- Origin: Cleveland, Ohio, United States
- Genres: Hard rock, pop rock
- Years active: 1983-1985
- Labels: CBS, Red Label
- Past members: Alan Greenblatt Kevin Valentine Rodney Cajka Albritton McClain Trent Reznor Gary Lee Jones

= The Innocent (band) =

US musical group

The Innocent was the band Trent Reznor of Nine Inch Nails played with after leaving The Urge. He then moved on to the Exotic Birds before creating his own band, Nine Inch Nails. The other members were Alan Greenblatt (as Alan Greene), Kevin Valentine, Rodney Cajka (as Rodney Psyka) and Albritton McClain. Valentine and McClain were both members of Donnie Iris and the Cruisers, and they had just recently opted to go on their own way from the band. The band's sole album was released on the regional Red Label Records.

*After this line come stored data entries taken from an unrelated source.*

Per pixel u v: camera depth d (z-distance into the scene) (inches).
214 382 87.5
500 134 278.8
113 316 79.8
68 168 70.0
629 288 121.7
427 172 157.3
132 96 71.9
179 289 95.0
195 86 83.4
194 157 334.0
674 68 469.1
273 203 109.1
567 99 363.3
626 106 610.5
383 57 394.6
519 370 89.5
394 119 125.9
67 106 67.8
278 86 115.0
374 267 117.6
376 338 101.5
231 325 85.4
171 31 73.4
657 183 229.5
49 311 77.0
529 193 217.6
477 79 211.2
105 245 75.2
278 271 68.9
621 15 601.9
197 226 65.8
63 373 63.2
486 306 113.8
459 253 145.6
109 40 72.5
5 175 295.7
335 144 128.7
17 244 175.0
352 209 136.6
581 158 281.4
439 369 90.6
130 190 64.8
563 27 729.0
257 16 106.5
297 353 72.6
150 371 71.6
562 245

Upon finishing a mini-tour in August 1985 for their only album, Livin' in the Street, Reznor left the band. Synth player and album producer Gary Lee Jones replaced him. Reznor joined Exotic Birds and contributed to the local band Slam Bamboo, before eventually forming Nine Inch Nails.

== Livin' in the Street==

1. "Livin' in the Street" – 3:47
2. "Freeway Ride" – 4:08
3. "Dora" – 4:41
4. "With You" – 3:50
5. "Heartzone" – 4:57
6. "Top Secret" – 4:01
7. "Love'll Come Knockin'" – 4:39
8. "Back in My Life" – 4:10 *On some editions of the album, this track is unlisted and "Queen Of The Border" is listed as the eighth track instead.